**DOCUMENT SECTION:**
==========

I had got a warning in my command line about disc space before rebuilding my container while installing a Discourse plugin. I had to run some commands to remove some older versions of linux on my digitalocean droplet, but I’m still over 50% ssd capacity.
As my Discourse website has grown, I started looking at storage solutions. I’m currently on a 5$ digitalocean droplet and have read around about digitalocean block storage and amazon s3. I see the S3 settings built into the Discourse settings, so I’m guessing its easier to setup.
What do you use for your website? Which has better loading speeds, s3 vs digiocean blocks? What option is cheaper? Wouldn’t the free tier of s3 make it cheaper than digiocean blocks? Do you store your images AND backups? Or do you recommend another option outside of digiocean and amazon?
There are a lot of Providers that offer S3 compatible storage solutions. You can use either of those. I’ve used a few and can recommend that Digital Ocean Spaces works great.
If You’re already hosting on DO, I’d recommend going with spaces as it’s fast and reliable.

==========

**SET OF TASKS:**
A) Output the stretch of the storage thread from "I had got a" through "50% ssd capacity.", copied word for word.
B) Condense the paragraph of the storage thread that begins "As my Discourse website has grown" into a short bulleted list of its main facts.
C) In the storage thread, which option does the reply recommend for someone already hosting on DigitalOcean, and why?
Rely only on the storage thread for your answers.

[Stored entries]
==========

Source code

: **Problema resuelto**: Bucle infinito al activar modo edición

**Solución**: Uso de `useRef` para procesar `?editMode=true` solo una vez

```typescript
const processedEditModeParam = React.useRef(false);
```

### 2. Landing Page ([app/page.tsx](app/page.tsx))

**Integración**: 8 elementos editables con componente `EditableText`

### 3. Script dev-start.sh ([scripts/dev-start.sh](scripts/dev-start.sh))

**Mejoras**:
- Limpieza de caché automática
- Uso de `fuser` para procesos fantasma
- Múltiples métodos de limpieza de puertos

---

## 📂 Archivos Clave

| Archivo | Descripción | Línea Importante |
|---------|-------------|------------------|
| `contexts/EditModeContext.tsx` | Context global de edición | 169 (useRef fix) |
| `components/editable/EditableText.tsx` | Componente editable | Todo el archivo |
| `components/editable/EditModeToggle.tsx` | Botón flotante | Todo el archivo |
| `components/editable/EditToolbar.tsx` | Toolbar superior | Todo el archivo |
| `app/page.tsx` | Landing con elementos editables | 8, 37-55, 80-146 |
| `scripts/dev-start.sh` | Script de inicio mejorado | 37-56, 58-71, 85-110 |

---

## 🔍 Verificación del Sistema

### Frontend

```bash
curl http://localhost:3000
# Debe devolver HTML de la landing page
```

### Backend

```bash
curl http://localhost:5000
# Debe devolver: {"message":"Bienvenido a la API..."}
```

==========

**SET OF ANSWERS:**
A)
I had got a warning in my command line about disc space before rebuilding my container while installing a Discourse plugin. I had to run some commands to remove some older versions of linux on my digitalocean droplet, but I’m still over 50% ssd capacity.

B)
- The poster began looking at storage solutions as their Discourse website grew.
- They are on a 5$ DigitalOcean droplet.
- They have read about DigitalOcean block storage and Amazon S3.
- They guess S3 is easier to set up because its settings are built into Discourse.

C) It recommends Spaces because it is fast and reliable.